So I use to identify as asexual because I realize I wasn't sexually attracted to men, but recently I've been questioning whether or not I'm attracted to women. I'm still kind of confused about sexual attraction though and what exactly it is. So I was wondering, what was it like when you first started experiencing sexually attracted to women? How did you feel? What did you think? How old were you? Etc. I'm just trying to figure myself out, so if you could offer some insight, I would greatly appreciate it. Thanks.
For me, sexual attraction is basically a huge physical rush 'down there'. The rest of my body heats up and gets excited thinking of that person. I fantasize about them sexually, etc. With that being said, I've only been sexually attracted to one person in my entire life, and it was toward a friend I wish I could be with. For some people it just takes longer and requires the right person.

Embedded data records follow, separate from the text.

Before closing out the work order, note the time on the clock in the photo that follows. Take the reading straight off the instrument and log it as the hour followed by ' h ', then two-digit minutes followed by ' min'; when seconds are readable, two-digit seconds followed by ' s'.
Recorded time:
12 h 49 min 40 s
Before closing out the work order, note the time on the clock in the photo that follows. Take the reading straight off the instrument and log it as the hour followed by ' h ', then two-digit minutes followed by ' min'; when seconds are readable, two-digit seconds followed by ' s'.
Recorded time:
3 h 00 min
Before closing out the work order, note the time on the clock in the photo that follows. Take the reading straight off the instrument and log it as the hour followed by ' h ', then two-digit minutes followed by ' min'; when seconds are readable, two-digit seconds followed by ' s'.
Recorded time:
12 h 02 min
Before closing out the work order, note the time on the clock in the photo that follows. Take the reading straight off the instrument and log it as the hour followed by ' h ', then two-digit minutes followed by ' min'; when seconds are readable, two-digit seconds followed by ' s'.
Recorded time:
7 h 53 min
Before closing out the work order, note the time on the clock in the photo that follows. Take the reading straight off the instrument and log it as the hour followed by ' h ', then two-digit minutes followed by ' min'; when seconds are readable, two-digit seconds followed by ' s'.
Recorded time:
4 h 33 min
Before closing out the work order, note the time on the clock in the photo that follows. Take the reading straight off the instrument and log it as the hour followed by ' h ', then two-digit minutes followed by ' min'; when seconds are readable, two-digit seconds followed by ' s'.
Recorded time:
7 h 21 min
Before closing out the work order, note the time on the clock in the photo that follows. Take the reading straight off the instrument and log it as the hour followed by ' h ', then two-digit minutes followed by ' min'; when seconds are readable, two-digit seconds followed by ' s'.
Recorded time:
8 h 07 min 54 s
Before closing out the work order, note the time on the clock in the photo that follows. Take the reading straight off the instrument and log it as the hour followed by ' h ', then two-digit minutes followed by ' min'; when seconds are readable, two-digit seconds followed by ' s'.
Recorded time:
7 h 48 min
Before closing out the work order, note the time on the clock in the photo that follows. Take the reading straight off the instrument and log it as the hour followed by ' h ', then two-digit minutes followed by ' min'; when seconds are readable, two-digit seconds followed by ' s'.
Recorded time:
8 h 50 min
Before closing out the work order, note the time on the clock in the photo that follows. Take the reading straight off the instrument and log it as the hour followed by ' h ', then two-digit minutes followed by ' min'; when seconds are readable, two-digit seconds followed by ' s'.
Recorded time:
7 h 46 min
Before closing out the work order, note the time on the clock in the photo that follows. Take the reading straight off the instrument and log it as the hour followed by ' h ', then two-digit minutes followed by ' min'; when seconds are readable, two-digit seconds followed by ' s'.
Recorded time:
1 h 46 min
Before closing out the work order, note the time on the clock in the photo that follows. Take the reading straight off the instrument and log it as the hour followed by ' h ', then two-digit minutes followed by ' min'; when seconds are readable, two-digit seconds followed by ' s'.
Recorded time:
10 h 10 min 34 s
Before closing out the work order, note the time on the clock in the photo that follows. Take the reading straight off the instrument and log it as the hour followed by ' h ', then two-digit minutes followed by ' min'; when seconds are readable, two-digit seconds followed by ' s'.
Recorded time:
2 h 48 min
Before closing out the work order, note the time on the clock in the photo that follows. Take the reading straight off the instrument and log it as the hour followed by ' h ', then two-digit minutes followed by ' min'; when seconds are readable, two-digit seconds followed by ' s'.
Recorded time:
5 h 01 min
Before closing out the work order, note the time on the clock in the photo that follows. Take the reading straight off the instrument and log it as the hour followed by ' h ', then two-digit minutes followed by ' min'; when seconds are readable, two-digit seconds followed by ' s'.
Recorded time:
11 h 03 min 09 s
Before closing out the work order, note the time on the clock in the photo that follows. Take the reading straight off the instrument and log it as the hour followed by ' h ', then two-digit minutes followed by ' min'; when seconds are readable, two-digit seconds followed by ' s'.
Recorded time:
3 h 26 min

I felt as if something about the person just attracted me to her and made me want to kiss her, touch her. I would get turned on by her presence. I'd have fantasies involving that person. This is how sexual attraction works for me.
I discovered I wasn't interested in guys before I realised I liked girls, so I too though I just couldn't feel sexual/romantic attraction (asexuality). But a girl came that made tingle from contact, shiver with her closeness, and heat up... Ummm... Down there. Haha That and the occasional distraction from real life were you daydream and have fantasies about her (day and night) or simply wanting to impress, give gifts or engage in as many activities as posible and voilĂ !! Sexual attraction!
I was similar to you, I've had emotional attractions to guys but they never "turned me on" and I thought maybe I was somewhere on the asexual spectrum. When I started letting my feelings in for women I felt like someone had lifted a dark veil, one I'd been looking through all my life and never knew was there. I was floored by the intensity of feeling and I finally understood so many things about other people, and relationships, that had eluded me most of my life. My feelings of attraction are basically as Fallingdown described, a heat and warmth that sort of spreads through your body, often for me it's accompanied by some small joy or excitement in my chest at just seeing the person. Also enjoying the person's touch, her smell, just being in her presence.
My first feelings for another female came in my early teens. It was that warm flushed feeling from head to toe and a skipping heart and was definitely both romantic and sexual attraction. And as with TheStormInside even a small touch, her scent, or even just being near is a powerful thing.